**Work to be completed**
Copy out the lines of the listing below exactly, starting with the line containing "I-SLICE, P-SLICE, B-SLICE, b-SLICE" and ending with the line containing "Where is 營業利益 nearest to the value 0?", both of those lines included.

**Exercise data**
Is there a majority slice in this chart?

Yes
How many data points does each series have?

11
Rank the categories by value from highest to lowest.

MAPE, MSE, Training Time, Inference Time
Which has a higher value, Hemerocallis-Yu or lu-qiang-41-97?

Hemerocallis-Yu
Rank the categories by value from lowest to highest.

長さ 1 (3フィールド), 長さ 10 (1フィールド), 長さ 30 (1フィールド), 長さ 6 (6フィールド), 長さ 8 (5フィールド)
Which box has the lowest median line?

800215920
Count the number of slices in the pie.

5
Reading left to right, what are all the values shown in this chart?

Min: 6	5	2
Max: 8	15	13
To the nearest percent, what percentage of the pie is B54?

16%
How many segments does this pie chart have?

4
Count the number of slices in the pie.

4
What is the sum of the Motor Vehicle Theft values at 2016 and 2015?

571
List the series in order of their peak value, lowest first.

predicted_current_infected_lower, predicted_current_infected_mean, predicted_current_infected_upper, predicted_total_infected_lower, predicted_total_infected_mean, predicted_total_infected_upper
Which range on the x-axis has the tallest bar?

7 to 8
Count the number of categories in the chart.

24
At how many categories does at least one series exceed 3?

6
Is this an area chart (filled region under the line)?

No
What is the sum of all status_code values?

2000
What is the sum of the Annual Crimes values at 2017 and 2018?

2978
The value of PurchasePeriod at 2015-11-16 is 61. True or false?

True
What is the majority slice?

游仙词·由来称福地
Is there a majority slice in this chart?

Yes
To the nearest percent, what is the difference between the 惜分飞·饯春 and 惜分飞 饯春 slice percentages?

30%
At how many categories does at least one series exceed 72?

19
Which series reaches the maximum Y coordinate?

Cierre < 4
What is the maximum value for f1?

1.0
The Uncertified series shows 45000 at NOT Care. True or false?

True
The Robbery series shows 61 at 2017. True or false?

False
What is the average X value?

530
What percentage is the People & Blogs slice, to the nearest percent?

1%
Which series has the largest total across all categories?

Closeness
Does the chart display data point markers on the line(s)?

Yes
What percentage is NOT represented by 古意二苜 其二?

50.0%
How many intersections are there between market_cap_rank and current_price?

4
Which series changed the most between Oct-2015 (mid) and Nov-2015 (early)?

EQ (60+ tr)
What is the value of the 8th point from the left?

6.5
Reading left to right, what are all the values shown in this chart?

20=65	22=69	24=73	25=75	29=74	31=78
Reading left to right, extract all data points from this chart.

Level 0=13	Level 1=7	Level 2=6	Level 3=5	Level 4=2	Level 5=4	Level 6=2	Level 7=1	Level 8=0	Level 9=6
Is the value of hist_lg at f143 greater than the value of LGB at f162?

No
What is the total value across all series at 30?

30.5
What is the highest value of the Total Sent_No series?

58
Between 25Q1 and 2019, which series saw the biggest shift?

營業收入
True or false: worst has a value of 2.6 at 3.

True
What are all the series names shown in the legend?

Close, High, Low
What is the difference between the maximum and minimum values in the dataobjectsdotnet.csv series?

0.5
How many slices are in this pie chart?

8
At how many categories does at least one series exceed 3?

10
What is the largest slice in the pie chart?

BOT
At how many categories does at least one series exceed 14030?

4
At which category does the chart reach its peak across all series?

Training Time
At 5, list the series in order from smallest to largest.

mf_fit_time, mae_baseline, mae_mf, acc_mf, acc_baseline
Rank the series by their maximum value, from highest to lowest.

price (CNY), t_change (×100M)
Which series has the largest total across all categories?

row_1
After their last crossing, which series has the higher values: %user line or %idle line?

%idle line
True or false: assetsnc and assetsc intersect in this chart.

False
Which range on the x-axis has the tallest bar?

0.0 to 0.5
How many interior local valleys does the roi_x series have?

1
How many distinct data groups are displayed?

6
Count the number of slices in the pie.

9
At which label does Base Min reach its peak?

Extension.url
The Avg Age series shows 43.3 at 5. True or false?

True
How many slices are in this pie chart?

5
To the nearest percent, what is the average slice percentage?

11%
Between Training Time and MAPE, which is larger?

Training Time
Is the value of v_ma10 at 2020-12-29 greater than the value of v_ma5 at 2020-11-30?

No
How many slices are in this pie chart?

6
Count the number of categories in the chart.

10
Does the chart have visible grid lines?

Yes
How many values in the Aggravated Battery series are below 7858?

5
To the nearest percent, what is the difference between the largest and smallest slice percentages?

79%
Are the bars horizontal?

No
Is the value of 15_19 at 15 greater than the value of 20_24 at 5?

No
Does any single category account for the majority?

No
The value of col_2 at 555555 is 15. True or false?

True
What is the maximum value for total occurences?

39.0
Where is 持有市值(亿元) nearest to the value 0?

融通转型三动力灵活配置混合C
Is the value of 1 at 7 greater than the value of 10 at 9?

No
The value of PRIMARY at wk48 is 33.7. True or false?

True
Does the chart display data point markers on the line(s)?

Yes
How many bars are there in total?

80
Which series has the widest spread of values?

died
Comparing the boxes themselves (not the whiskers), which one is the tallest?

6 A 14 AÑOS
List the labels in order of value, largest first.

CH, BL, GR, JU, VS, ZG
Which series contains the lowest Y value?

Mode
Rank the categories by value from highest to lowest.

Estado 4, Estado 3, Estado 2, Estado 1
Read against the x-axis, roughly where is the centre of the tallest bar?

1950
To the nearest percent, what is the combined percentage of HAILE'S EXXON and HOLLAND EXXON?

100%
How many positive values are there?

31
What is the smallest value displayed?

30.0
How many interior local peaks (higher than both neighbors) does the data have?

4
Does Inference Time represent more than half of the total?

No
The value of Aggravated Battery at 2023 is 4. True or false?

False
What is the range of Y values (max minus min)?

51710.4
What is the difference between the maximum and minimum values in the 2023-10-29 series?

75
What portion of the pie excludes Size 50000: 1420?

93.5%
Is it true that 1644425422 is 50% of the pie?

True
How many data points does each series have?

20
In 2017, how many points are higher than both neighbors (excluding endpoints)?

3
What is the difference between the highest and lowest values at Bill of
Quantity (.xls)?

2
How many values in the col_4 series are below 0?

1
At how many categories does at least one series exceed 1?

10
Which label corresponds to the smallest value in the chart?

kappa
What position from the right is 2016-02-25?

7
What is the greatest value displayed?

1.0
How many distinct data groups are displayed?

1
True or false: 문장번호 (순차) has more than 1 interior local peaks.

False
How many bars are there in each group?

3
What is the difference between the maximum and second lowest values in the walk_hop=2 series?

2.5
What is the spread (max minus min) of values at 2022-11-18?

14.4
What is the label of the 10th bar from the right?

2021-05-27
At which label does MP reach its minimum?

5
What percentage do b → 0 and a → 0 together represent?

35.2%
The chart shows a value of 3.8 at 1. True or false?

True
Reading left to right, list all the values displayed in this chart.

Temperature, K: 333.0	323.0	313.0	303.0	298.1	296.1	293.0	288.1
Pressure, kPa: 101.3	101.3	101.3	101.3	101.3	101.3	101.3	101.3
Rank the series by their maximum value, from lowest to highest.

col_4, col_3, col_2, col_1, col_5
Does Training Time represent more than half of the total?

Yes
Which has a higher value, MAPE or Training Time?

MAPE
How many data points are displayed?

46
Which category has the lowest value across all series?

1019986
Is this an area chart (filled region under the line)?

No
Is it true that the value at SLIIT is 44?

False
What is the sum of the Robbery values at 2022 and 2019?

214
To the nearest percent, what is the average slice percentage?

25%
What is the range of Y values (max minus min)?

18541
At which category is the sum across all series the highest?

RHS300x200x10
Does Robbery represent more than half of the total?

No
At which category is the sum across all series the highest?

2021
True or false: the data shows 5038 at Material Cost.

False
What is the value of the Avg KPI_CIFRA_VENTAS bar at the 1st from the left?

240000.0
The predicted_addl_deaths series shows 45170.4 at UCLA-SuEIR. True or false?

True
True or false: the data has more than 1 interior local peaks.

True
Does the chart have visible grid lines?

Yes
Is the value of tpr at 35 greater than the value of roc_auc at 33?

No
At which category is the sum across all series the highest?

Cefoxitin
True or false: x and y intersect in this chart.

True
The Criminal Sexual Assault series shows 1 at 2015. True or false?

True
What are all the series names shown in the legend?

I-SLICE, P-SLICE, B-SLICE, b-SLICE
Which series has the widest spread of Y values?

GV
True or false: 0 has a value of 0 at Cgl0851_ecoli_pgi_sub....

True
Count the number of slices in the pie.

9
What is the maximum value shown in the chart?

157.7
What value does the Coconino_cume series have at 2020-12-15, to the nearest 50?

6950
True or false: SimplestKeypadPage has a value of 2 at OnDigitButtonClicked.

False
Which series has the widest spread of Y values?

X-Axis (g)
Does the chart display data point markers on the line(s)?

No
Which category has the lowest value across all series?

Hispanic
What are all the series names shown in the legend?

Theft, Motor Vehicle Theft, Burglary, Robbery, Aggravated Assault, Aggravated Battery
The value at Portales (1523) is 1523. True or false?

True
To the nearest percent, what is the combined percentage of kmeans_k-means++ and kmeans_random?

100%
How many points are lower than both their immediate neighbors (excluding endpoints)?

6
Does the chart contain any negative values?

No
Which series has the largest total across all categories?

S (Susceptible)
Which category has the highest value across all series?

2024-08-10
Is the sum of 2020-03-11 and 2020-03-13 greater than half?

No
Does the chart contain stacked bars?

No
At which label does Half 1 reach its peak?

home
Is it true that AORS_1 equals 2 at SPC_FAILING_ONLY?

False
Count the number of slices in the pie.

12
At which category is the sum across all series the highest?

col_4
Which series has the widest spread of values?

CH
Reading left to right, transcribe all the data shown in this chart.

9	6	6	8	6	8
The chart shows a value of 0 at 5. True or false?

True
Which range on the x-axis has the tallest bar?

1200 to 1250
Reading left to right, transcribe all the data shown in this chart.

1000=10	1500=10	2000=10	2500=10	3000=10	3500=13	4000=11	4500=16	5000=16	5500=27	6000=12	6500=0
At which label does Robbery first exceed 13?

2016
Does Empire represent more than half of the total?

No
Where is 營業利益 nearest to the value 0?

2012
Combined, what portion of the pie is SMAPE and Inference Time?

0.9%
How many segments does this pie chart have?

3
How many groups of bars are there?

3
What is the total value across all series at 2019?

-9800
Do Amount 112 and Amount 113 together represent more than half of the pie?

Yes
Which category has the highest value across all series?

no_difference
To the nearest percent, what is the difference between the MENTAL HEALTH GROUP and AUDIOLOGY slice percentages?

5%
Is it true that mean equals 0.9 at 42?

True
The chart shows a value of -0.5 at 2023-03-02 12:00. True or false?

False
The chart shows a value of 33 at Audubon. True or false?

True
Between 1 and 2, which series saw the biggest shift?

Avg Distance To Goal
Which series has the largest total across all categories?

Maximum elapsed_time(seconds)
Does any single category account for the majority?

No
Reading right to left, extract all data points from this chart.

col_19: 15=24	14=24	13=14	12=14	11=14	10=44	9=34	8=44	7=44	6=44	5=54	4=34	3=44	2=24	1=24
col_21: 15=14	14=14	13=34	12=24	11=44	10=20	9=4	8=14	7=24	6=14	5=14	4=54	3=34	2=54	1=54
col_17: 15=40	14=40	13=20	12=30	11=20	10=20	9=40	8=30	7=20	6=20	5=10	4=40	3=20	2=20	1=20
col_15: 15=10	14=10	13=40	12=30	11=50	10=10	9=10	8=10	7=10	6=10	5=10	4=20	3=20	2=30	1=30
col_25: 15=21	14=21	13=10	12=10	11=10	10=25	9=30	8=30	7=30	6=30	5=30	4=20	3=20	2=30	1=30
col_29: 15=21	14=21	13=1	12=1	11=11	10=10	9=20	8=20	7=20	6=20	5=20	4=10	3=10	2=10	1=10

**Solution for this exercise**
I-SLICE, P-SLICE, B-SLICE, b-SLICE
Which series has the widest spread of Y values?

GV
True or false: 0 has a value of 0 at Cgl0851_ecoli_pgi_sub....

True
Count the number of slices in the pie.

9
What is the maximum value shown in the chart?

157.7
What value does the Coconino_cume series have at 2020-12-15, to the nearest 50?

6950
True or false: SimplestKeypadPage has a value of 2 at OnDigitButtonClicked.

False
Which series has the widest spread of Y values?

X-Axis (g)
Does the chart display data point markers on the line(s)?

No
Which category has the lowest value across all series?

Hispanic
What are all the series names shown in the legend?

Theft, Motor Vehicle Theft, Burglary, Robbery, Aggravated Assault, Aggravated Battery
The value at Portales (1523) is 1523. True or false?

True
To the nearest percent, what is the combined percentage of kmeans_k-means++ and kmeans_random?

100%
How many points are lower than both their immediate neighbors (excluding endpoints)?

6
Does the chart contain any negative values?

No
Which series has the largest total across all categories?

S (Susceptible)
Which category has the highest value across all series?

2024-08-10
Is the sum of 2020-03-11 and 2020-03-13 greater than half?

No
Does the chart contain stacked bars?

No
At which label does Half 1 reach its peak?

home
Is it true that AORS_1 equals 2 at SPC_FAILING_ONLY?

False
Count the number of slices in the pie.

12
At which category is the sum across all series the highest?

col_4
Which series has the widest spread of values?

CH
Reading left to right, transcribe all the data shown in this chart.

9	6	6	8	6	8
The chart shows a value of 0 at 5. True or false?

True
Which range on the x-axis has the tallest bar?

1200 to 1250
Reading left to right, transcribe all the data shown in this chart.

1000=10	1500=10	2000=10	2500=10	3000=10	3500=13	4000=11	4500=16	5000=16	5500=27	6000=12	6500=0
At which label does Robbery first exceed 13?

2016
Does Empire represent more than half of the total?

No
Where is 營業利益 nearest to the value 0?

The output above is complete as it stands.